_Exercices_:
- A) Recopiez à l'identique le passage du texte sur le whisky qui commence par les mots contenant "Si le whisky" et se termine par "révolutionner ce marché.".
- B) Répondez aux questions suivantes d'après le texte sur le whisky :
(i) Quelle part de marché globale le whisky détient-il en France ?
(ii) De combien le marché du whisky recule-t-il en CHR ?
(iii) Quel est le premier instant de consommation du whisky ?
- C) Résumez le texte sur le whisky en deux phrases.

_Texte fourni_:
● ● ● ●

Réinventer sa consommation

  • Temps de lecture : 11 min

Si le whisky est encore en tête des ventes, il ne croît plus en volume. Pour résister à la montée en puissance des alcools blancs, les tabous tombent en faveur d’une consommation plus décomplexée. Exit la philosophie puriste consistant à le boire sec, place à de nouveaux usages qui peuvent bien, à terme, révolutionner ce marché.

La France est championne du monde de la consommation de whisky. Avec une part de marché globale de près de 45 %, ce dernier tient toujours la première place sur l’ensemble des circuits, devant le rhum et la vodka. 80 % de ses volumes sont réalisés en GMS, 20 % sur le circuit hors domicile. Néanmoins, c’est un marché qui est arrivé à maturité et qui accuse un léger recul en CHR de 2,5 % (voir encadré sur les ventes de whiskys en CHR). En cause, les blends de moins de 12 ans, « une catégorie peu valorisée par son positionnement prix dans l’esprit du consommateur, perçue comme entrée de gamme, et qui impacte le segment tout entier », analyse Mathieu Andre-Febrero, manager Niel sen Sales Force Activation. A contrario, les autres segments sont plutôt bien orientés, les japonais et les américains en tête. Une tendance globale confirmée par C 10 : « Le whisky reste le premier segment chez nous, avec une part de marché volume à 16 % et une part de marché valeur à 20 %, suivie de très près par les rhums à 18,9 %. La catégorie souffre cependant légèrement, elle a perdu 0,8 point de part de marché en début d’année quand les rhums ont gagné 0,9 point de part de marché, pour un chiffre d’affaires qui a néanmoins progressé à + 10,9 % », souligne Camille Delettrez, responsable marketing. Le premier instant de consommation est l’apéritif, l’instant digestif a beaucoup reculé.

● ● ● ●

_Extraits de données_:
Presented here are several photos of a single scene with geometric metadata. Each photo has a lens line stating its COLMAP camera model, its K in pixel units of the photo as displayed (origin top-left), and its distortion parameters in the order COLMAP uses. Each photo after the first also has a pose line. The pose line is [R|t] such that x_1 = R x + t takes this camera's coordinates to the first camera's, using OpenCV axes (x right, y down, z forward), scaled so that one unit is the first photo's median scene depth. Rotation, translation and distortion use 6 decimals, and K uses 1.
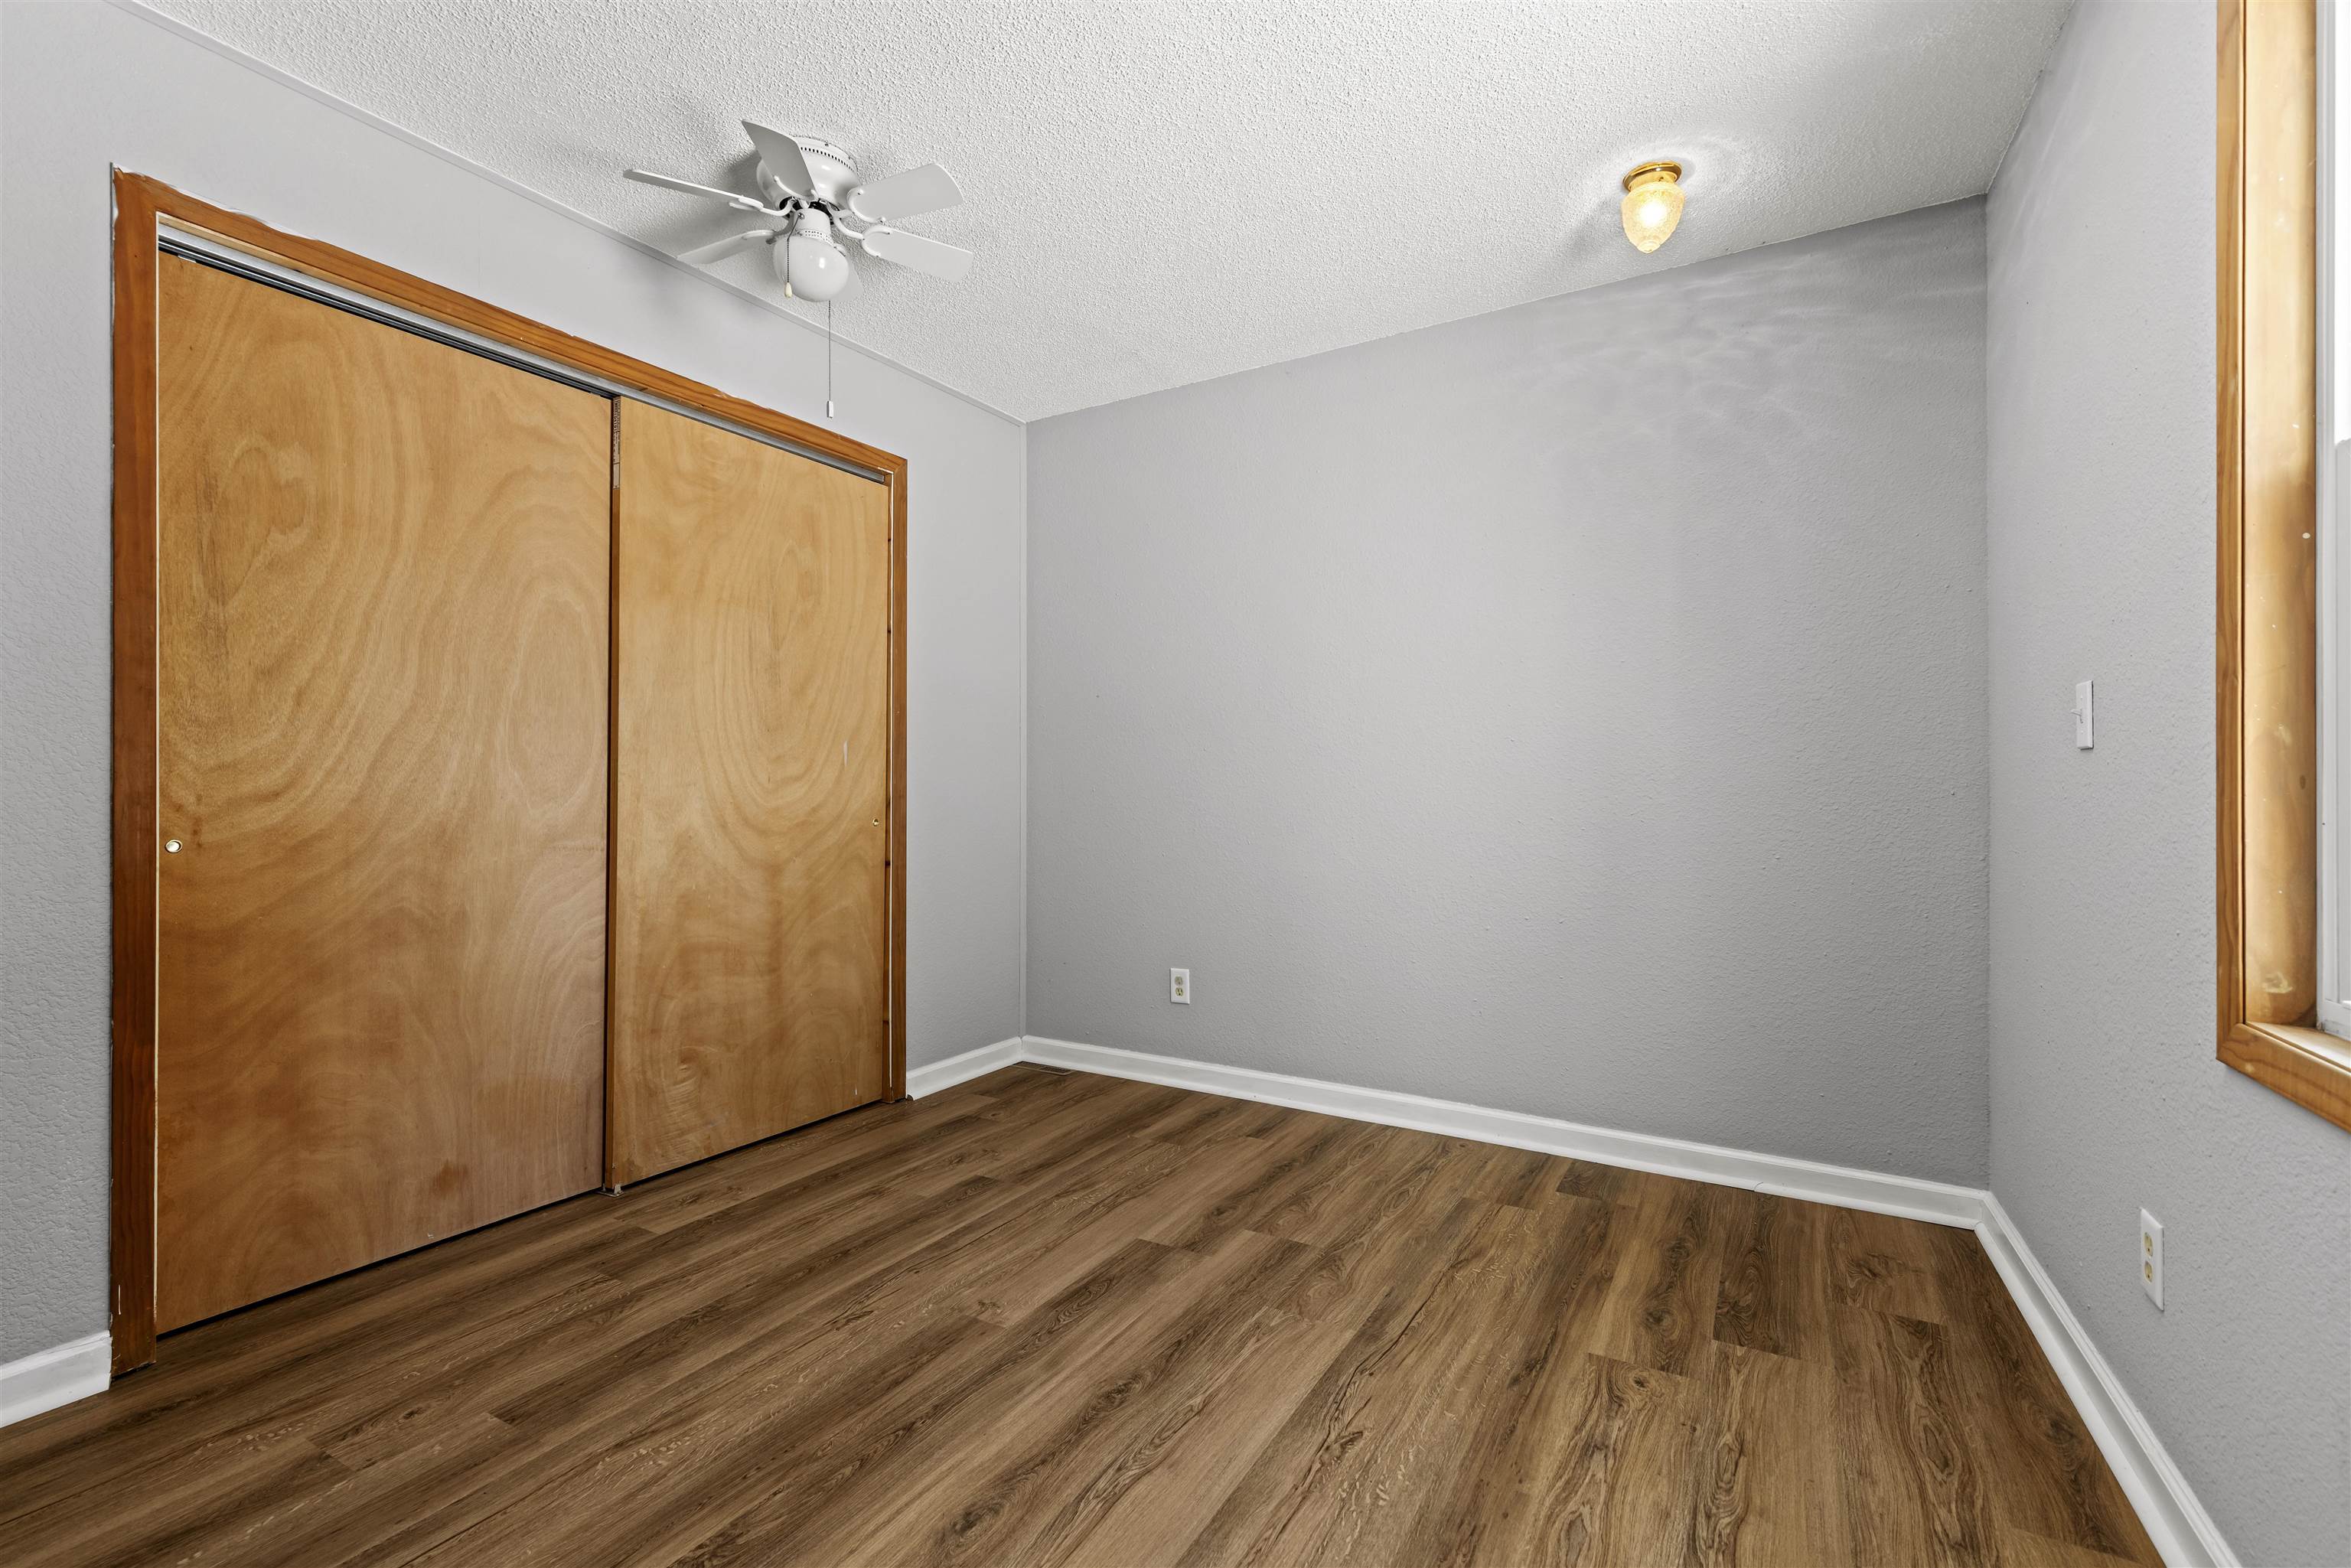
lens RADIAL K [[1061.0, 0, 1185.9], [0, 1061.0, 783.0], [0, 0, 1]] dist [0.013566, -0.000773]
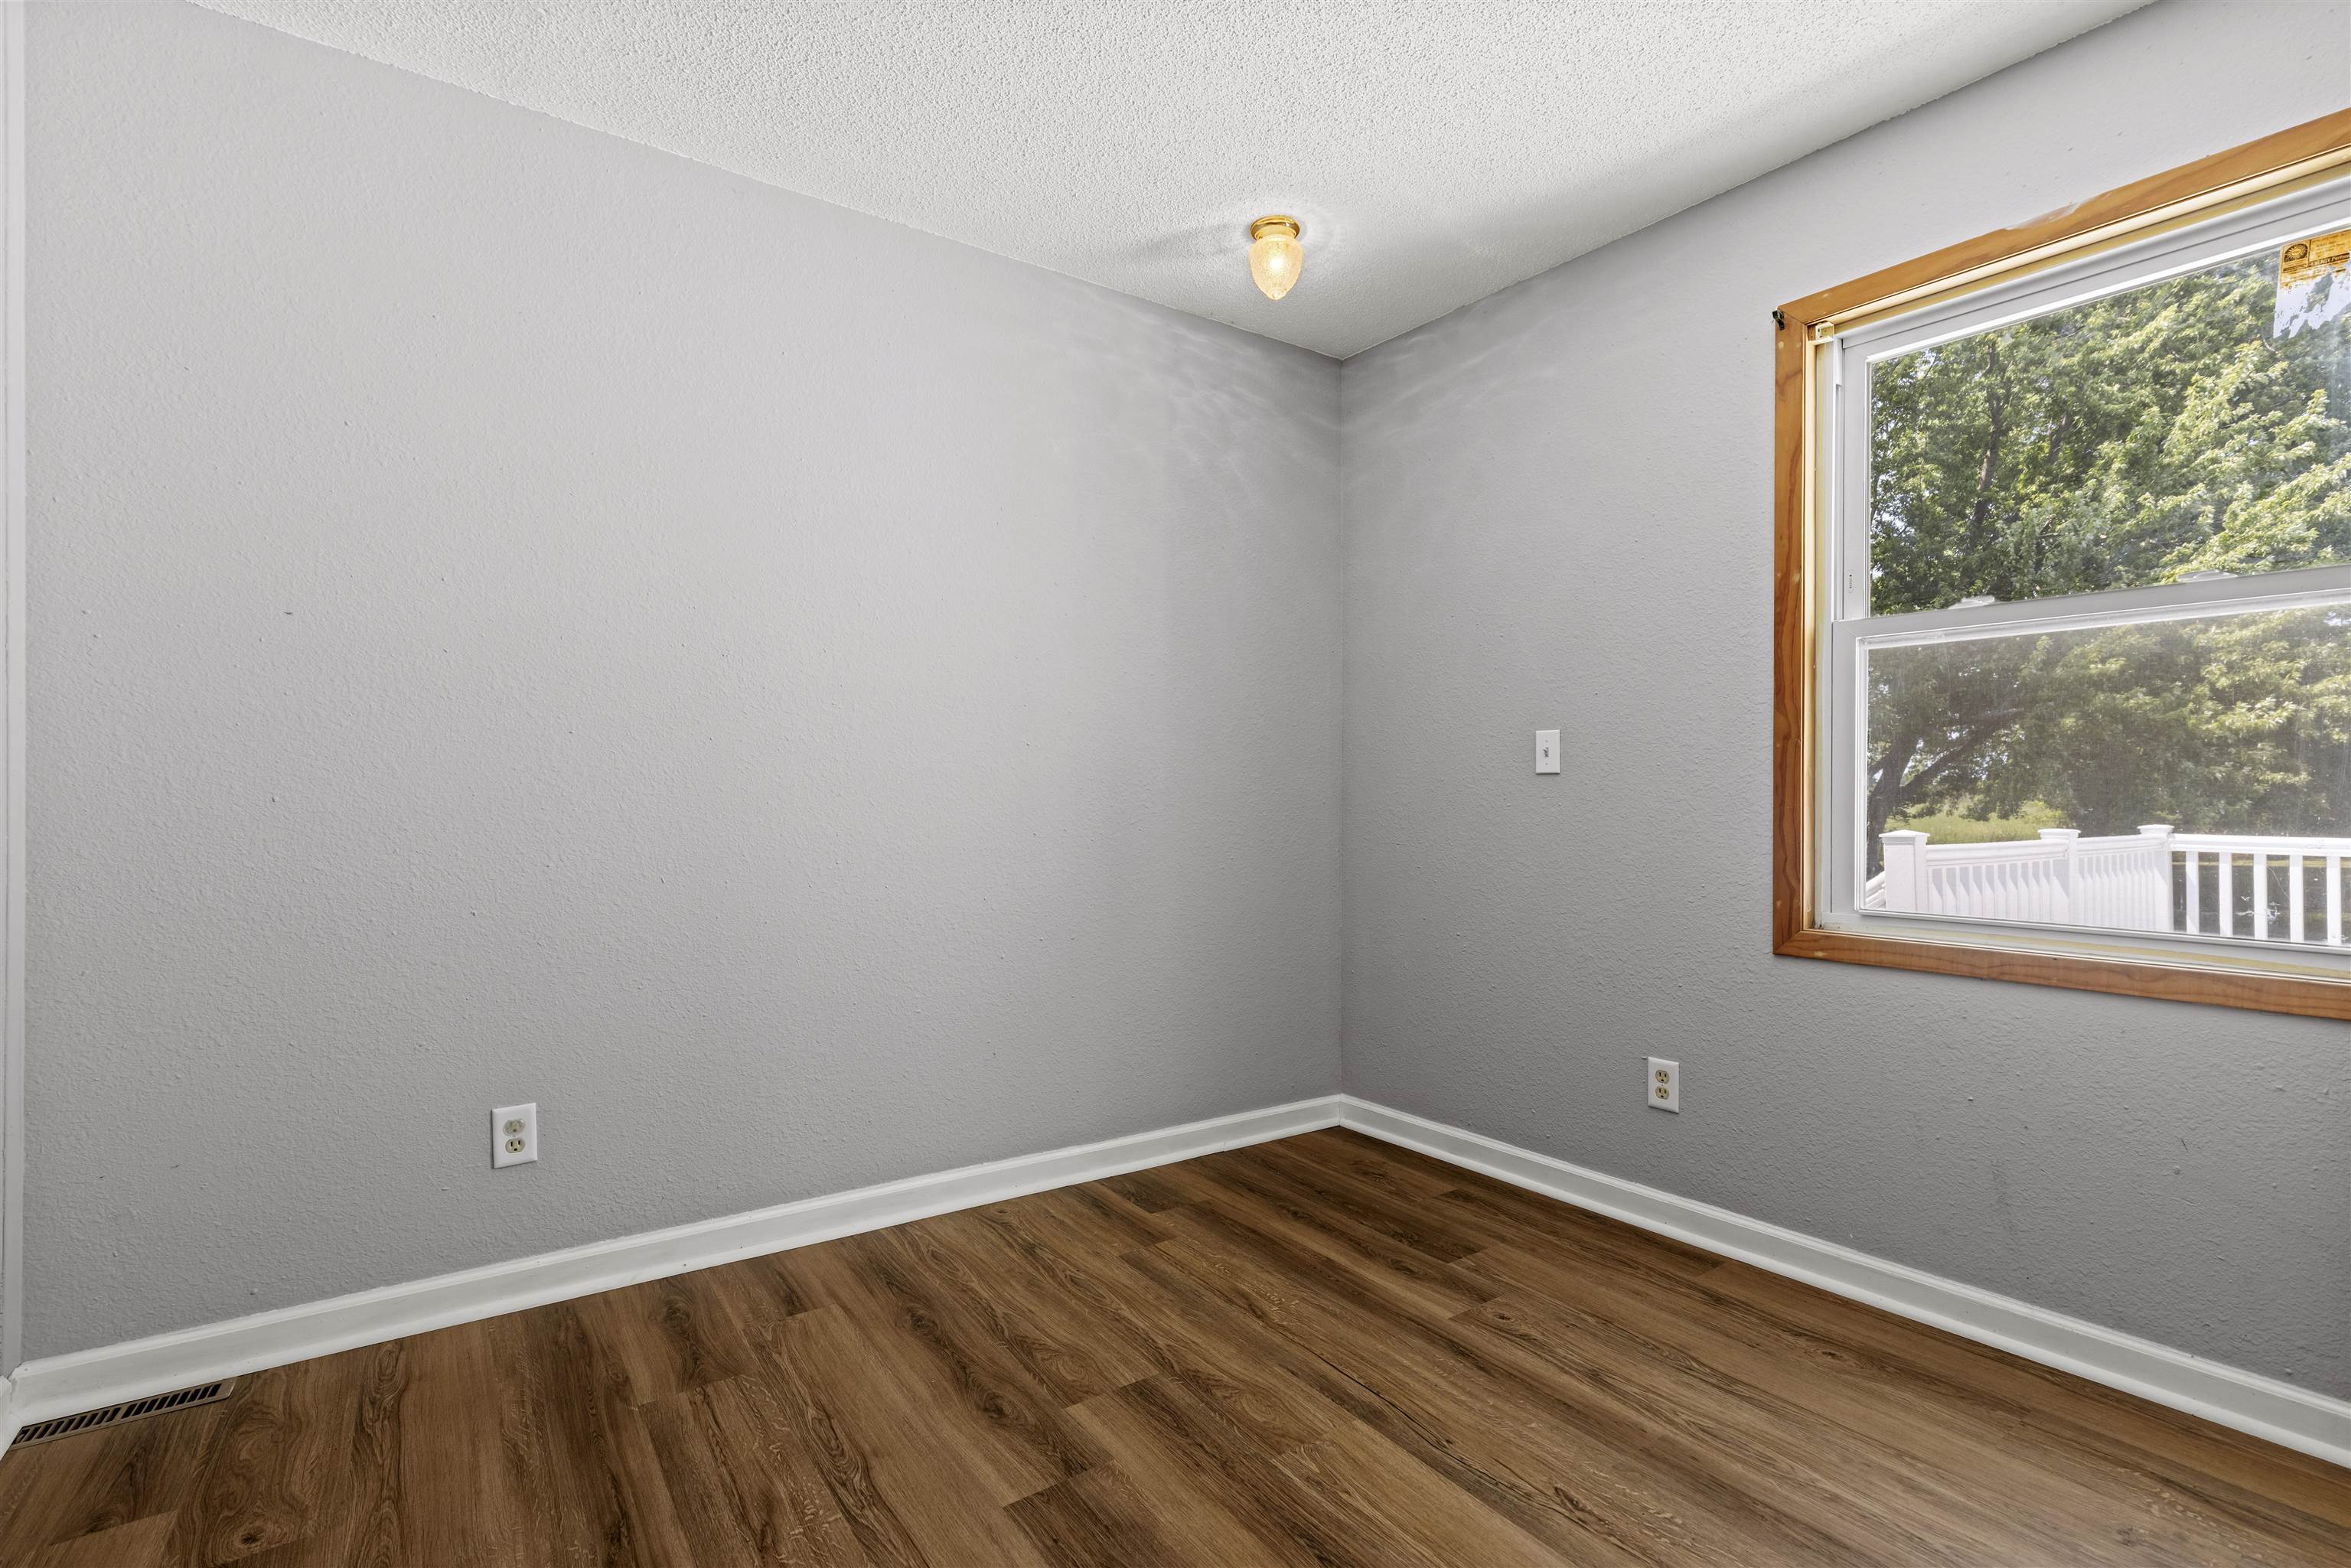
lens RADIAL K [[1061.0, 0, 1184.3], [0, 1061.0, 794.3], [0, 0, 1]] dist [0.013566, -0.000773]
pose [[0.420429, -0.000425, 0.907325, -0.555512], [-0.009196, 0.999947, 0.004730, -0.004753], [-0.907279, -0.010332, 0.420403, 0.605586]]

● ● ● ●

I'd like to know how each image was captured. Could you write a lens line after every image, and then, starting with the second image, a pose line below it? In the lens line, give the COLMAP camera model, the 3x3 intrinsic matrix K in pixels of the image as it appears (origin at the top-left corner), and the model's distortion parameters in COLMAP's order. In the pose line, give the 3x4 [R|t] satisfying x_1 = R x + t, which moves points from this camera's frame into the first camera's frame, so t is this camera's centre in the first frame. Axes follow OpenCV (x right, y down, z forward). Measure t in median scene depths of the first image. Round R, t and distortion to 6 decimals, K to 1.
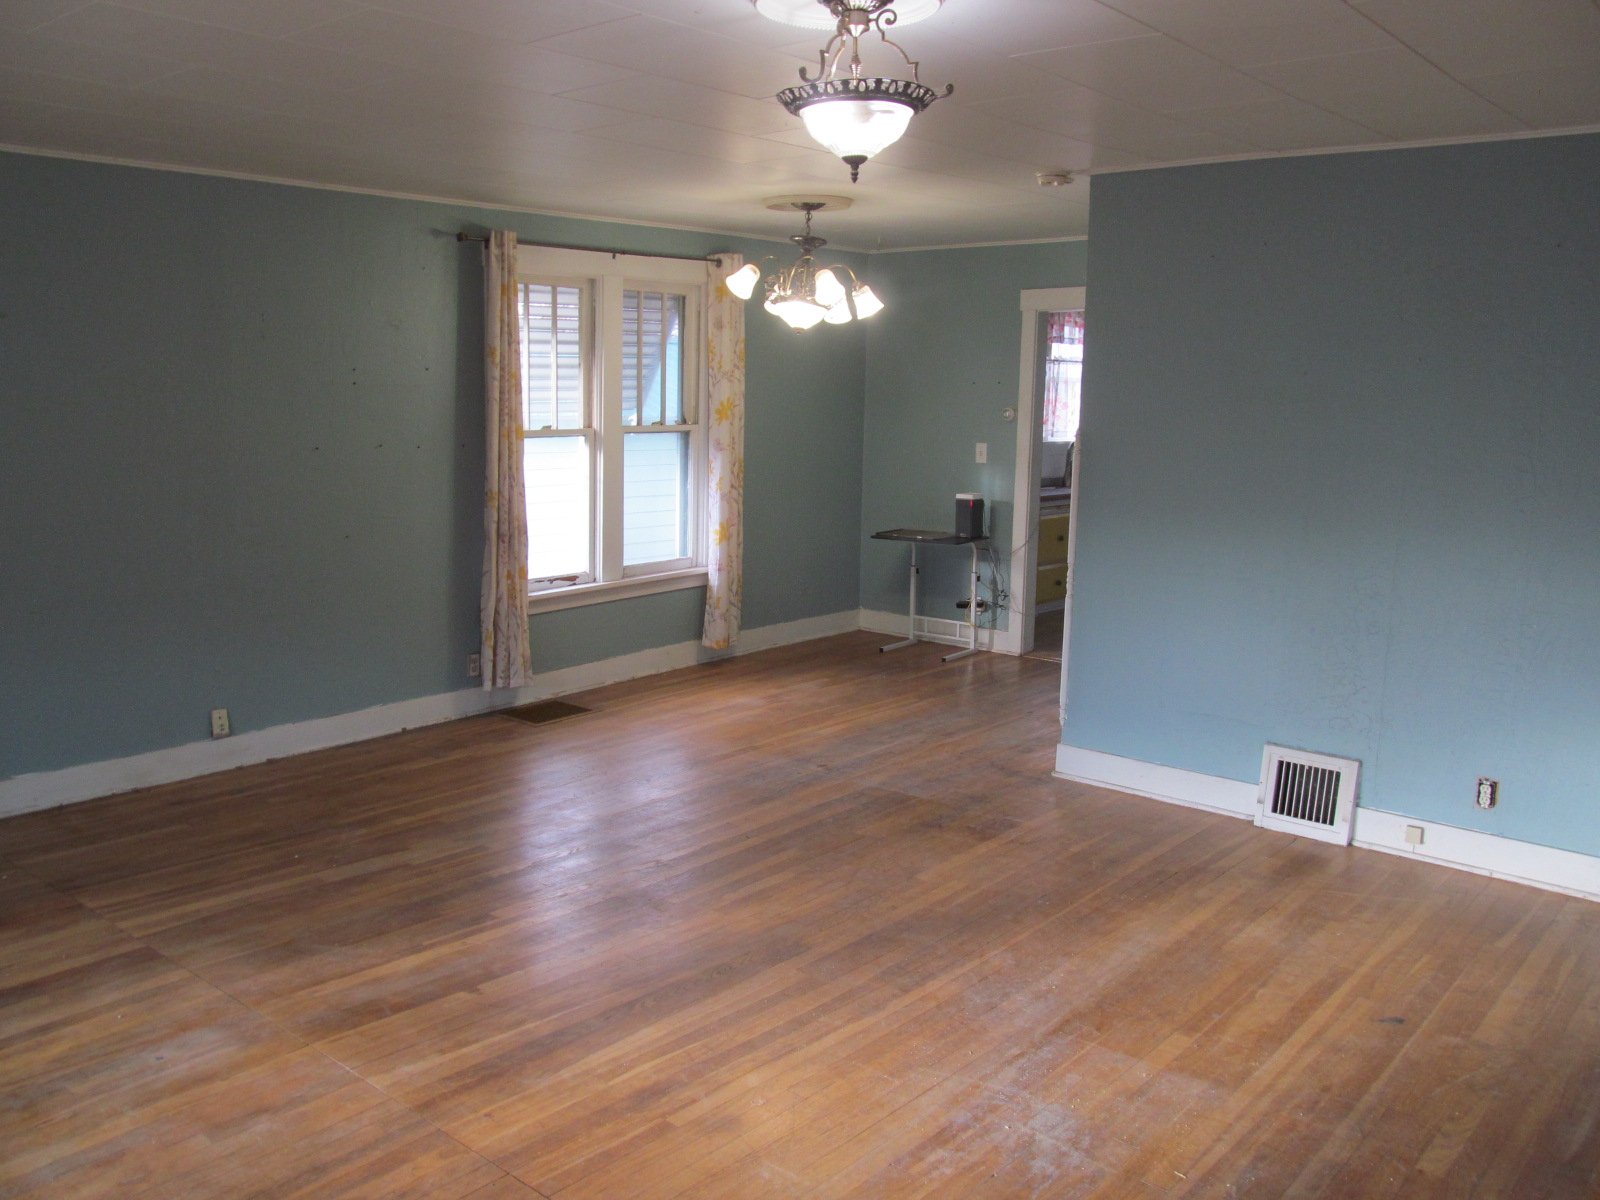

● ● ● ●

_Corrigés_:
- A)
Si le whisky est encore en tête des ventes, il ne croît plus en volume. Pour résister à la montée en puissance des alcools blancs, les tabous tombent en faveur d’une consommation plus décomplexée. Exit la philosophie puriste consistant à le boire sec, place à de nouveaux usages qui peuvent bien, à terme, révolutionner ce marché.

- B)
(i) Près de 45 %.
(ii) De 2,5 %.
(iii) L'apéritif.

- C) En France, le whisky reste en tête des ventes avec près de 45 % de part de marché, mais il ne croît plus en volume et recule de 2,5 % en CHR, surtout à cause des blends de moins de 12 ans. Face à la montée des alcools blancs, la consommation devient plus décomplexée que la dégustation sèche, et l'apéritif demeure le premier instant de consommation.